▸ Activity: Find the line containing "[368,79,430,93] daemon ->" in the records below. Copy exactly that line and each one after it, ending at the line containing "[174,730,303,743] sauron-0.0.1.jar ->", and nothing more.

▸ Data for this exercise:
——————————

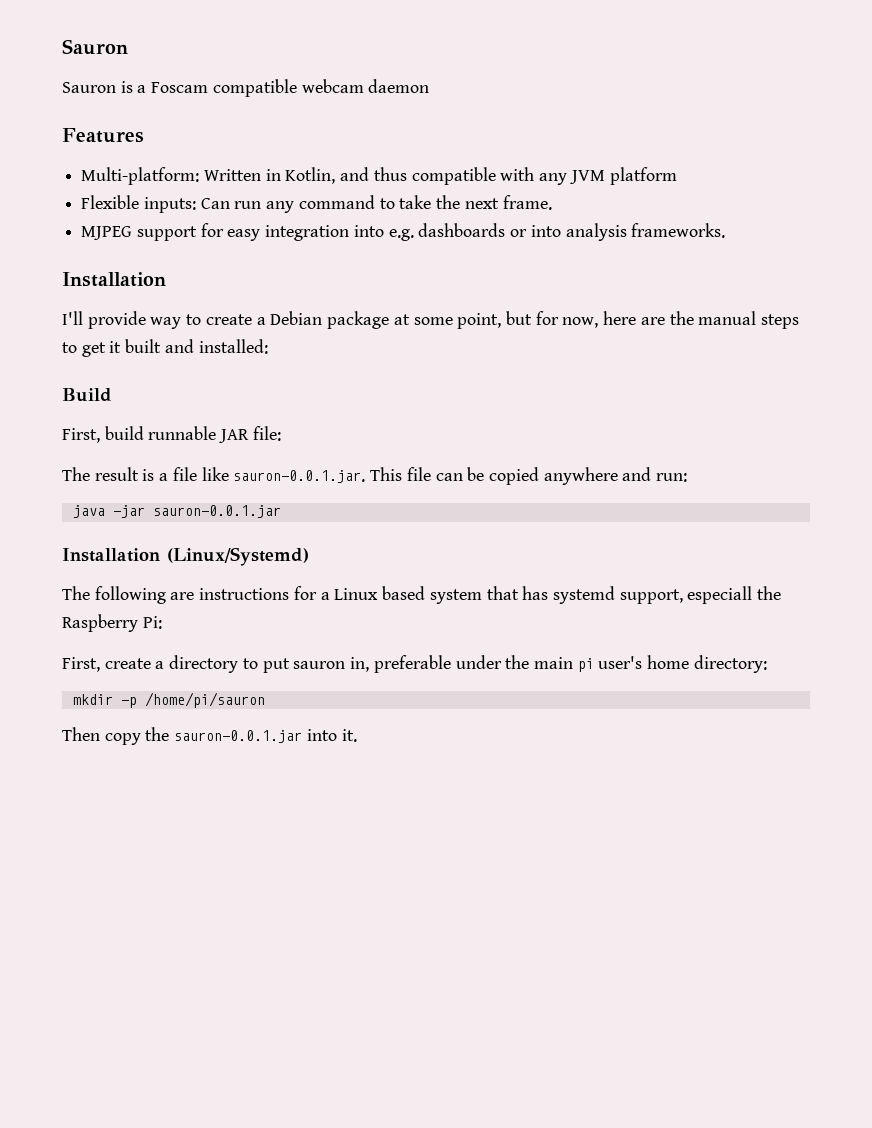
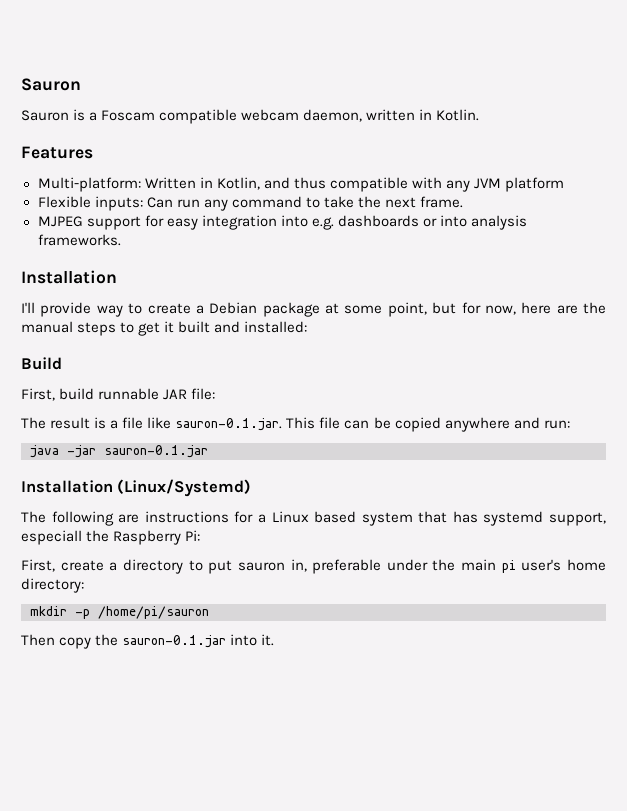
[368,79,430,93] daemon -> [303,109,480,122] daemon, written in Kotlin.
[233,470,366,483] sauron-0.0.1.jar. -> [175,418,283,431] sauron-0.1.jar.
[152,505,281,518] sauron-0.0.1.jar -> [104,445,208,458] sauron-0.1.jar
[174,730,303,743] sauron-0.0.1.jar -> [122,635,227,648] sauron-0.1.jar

——————————

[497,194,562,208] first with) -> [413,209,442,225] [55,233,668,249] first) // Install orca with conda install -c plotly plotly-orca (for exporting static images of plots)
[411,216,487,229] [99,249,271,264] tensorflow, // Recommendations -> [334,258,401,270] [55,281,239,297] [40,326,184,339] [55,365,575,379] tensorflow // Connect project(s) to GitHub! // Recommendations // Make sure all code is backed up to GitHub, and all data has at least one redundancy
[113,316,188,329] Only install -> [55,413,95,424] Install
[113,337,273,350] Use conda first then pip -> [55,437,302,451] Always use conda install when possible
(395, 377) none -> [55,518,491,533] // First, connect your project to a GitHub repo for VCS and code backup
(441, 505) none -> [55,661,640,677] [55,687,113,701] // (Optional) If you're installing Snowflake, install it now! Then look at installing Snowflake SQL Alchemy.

——————————

▸ Expected answer:
[368,79,430,93] daemon -> [303,109,480,122] daemon, written in Kotlin.
[233,470,366,483] sauron-0.0.1.jar. -> [175,418,283,431] sauron-0.1.jar.
[152,505,281,518] sauron-0.0.1.jar -> [104,445,208,458] sauron-0.1.jar
[174,730,303,743] sauron-0.0.1.jar -> [122,635,227,648] sauron-0.1.jar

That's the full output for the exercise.